Parmi les cas qui retiennent particulièrement l’attention figurent ceux d’Abderrazak Kilani, ancien bâtonnier de l’Ordre national des avocats de Tunisie, et de Bichr Chebbi. Tous deux ont été inscrits auprès de l’Ordre des avocats en France sans avoir, selon les éléments recueillis, suivi la procédure classique habituellement exigée pour les avocats tunisiens souhaitant accéder à la profession en France. Des situations qui illustrent l’existence de voies particulières d’accès au barreau français, notamment dans des contextes liés au statut et à la situation personnelle des intéressés.

Une profession stratégique qui s’exporte

La question mérite d’être posée avec d’autant plus d’attention que les avocats ne constituent pas une profession comme les autres.

Ils sont des acteurs essentiels du fonctionnement de la justice, mais aussi des défenseurs des libertés publiques et des droits fondamentaux. Leur départ représente donc une perte potentielle de compétences pour le système judiciaire tunisien.

Le phénomène n’est d’ailleurs pas entièrement nouveau. Les relations entre les barreaux tunisien et français sont anciennes et institutionnalisées.
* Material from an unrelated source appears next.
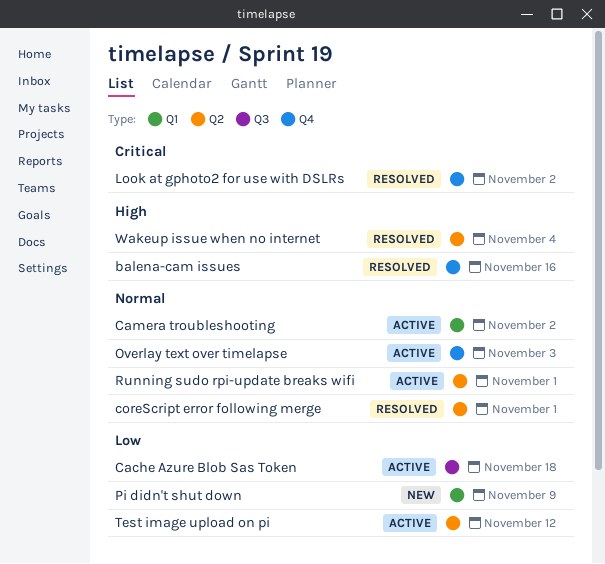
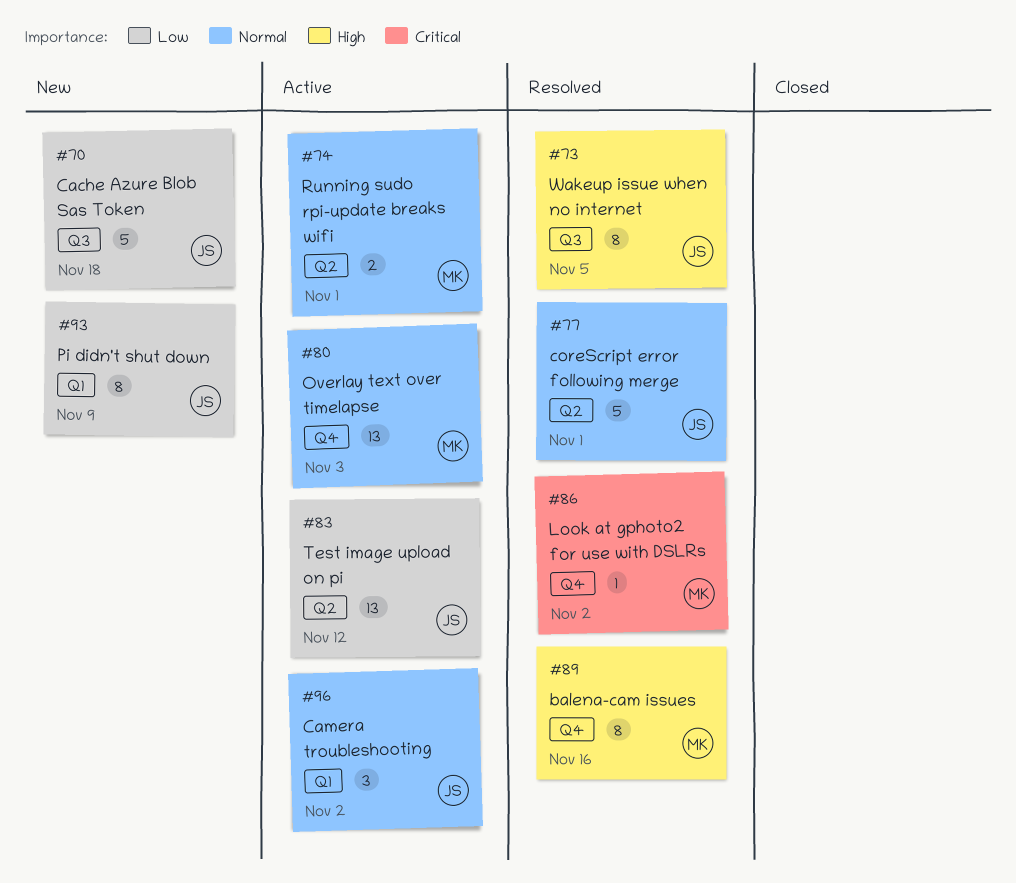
Cache Azure Blob Sas Token, status: Active -> New
Wakeup issue when no internet, label: Q2 -> Q3
Wakeup issue when no internet, due: Nov 4 -> Nov 5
Des accords de coopération et des échanges existent depuis plusieurs décennies entre les professionnels des deux pays.

Mais la nouveauté réside dans l’ampleur et la nature des mobilités actuelles : certains partent pour travailler, d’autres pour se former, d’autres encore parce que les conditions d’exercice ou le contexte politique leur paraissent devenus difficiles.

Ces trajectoires différentes se rejoignent pourtant sur un point : la France demeure un espace professionnel et juridique particulièrement attractif pour les avocats tunisiens.

Une « fuite des cerveaux » en robe noire ?

Le phénomène des avocats tunisiens qui s’installent en France s’inscrit finalement dans une dynamique plus large qui touche de nombreuses professions qualifiées.

Médecins, ingénieurs, chercheurs, informaticiens et universitaires quittent eux aussi la Tunisie à la recherche de meilleures perspectives.

L’émigration des avocats ajoute une dimension particulière à cette tendance. Elle signifie que même une profession historiquement ancrée dans le système judiciaire tunisien commence à se projeter davantage vers l’étranger.

La question n’est donc plus seulement de savoir combien d’avocats ont quitté le pays, mais pourquoi la Tunisie peine à retenir une partie de ses compétences et de ses élites professionnelles.

Si la France offre des opportunités, la multiplication de ces départs constitue aussi un signal adressé à la Tunisie : celui d’une profession qui cherche ailleurs les conditions économiques, professionnelles ou politiques qu’elle ne trouve pas toujours chez elle.*

À terme, le véritable enjeu sera de déterminer si ces départs resteront une mobilité professionnelle individuelle ou s’ils traduisent le début d’un phénomène plus profond : une nouvelle forme de fuite des compétences tunisiennes, cette fois sous la robe noire.